Why does the C# compiler not detect a potentially unsafe usage of the attribute and require the unsafe keyword?

That's a feature. In order to be used by you, a feature must be thought of, designed, specified, implemented, tested, documented and shipped to customers. This feature was thought of. It was not designed, specified, implemented, tested, documented, or shipped, and therefore there is no such feature.

That's an unsatisfying answer.

My advice is to not ask "why" questions on StackOverflow. "Why" questions are vague, and therefore you often get unsatisfying answers. "Why not" questions are even harder to answer satisfactorilly because they have the presupposition that there needs to be a good reason for the world to not be a way that it isn't.

OK, let me rephrase. If this feature were pitched to the compiler design team, what pros and cons might they consider when deciding whether to proceed with the feature?

• Pro: the code can clearly be used in an unsafe manner, and so should require the unsafe keyword to allow it.

• Con: the unsafe keyword is there to prevent accidental use of dangerously unsafe features, feature which four decades of C has shown us that even expert programmers make hard-to-find mistakes. There is no way to accidentally use the struct layout attribute. Someone who uses this attribute can be assumed to know precisely what they're doing, and have a good reason for what they're doing.

In my opinion, the cons outweigh the pros here. The feature would be a very small benefit for a moderate cost.

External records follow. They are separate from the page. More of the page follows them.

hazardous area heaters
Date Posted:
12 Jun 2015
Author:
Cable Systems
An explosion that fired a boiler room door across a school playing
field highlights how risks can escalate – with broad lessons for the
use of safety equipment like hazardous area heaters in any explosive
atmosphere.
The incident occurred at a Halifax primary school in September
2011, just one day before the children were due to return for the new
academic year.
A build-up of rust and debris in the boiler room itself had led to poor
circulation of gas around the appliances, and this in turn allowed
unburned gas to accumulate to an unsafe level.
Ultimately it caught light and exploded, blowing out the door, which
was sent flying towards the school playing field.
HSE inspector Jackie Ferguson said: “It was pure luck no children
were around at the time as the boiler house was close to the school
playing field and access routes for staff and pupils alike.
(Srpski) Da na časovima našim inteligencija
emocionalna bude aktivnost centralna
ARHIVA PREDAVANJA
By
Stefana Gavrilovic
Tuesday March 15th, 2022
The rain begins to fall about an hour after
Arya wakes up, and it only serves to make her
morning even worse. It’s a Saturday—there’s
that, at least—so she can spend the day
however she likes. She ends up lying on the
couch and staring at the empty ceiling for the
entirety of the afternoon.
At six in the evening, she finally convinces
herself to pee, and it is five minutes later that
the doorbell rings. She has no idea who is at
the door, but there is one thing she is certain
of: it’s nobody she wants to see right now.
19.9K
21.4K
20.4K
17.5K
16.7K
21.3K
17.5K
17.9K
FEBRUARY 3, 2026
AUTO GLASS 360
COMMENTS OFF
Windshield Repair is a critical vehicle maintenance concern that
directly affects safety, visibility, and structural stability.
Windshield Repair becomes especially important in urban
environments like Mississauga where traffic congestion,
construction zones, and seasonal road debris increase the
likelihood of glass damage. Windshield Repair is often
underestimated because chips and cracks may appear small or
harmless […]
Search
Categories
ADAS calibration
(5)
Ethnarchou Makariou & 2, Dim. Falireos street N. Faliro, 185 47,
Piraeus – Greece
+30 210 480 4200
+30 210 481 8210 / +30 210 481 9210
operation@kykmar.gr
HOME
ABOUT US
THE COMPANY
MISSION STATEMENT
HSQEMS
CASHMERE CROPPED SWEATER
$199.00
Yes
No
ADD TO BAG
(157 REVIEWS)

Remember, every feature implemented means another feature on the list not implemented, because the budget is finite. I would not want to do this weak feature and have to cut a feature that actually benefited developers.

Has the team considered this feature and rejected it on these grounds?

Yes. See

http://connect.microsoft.com/VisualStudio/feedback/details/357828/using-explicit-struct-layout-causes-compiler-to-produce-unverifiable-code

Answer 2

This somewhat inevitably ends up as a circular explanation. It allows you to use unions to violate type safety because that's what you use unions for. It cannot omit the feature because you can't write decent pinvoke without it. The winapi in particular is rife with unions. And pinvoke is not unsafe, it is merely unverifiable. C# is a pretty pragmatic language, if you want to shoot your leg off then you're entitled to.

It is not otherwise a security hole. What the CLR truly cares about is verifiable code. The C# unsafe keyword merely has overlap, C# code without the keyword is not automatically also verifiable. With pinvoke being the most obvious example. The CLR source code explains it pretty well in a comment. From clr/src/vm/class.cpp, MethodTableBuilder::HandleExplicitLayout() function:

// go through each field and look for invalid layout
// (note that we are more permissive than what Ecma allows. We only disallow the minimum set necessary to
// close security holes.)
//
// This is what we implment:
//
// 1. Verify that every OREF is on a valid alignment
// 2. Verify that OREFs only overlap with other OREFs.
// 3. If an OREF does overlap with another OREF, the class is marked unverifiable.
// 4. If an overlap of any kind occurs, the class will be marked NotTightlyPacked (affects ValueType.Equals()).
//

"OREF" means "Object reference". It is rule number 3 that puts the kibosh on writing truly unsafe code, unveriable code can only run in full trust. Rule number 2 rejects your 3rd example. That one has fundamental cooties because the GC cannot possibly guess if the object reference is valid so cannot keep the object alive.

There's more code that deals with explicit layout, it for example also calculates the minimum trust based on the trust of the participating field types. You can have a look-see in the SSCLI20 distribution.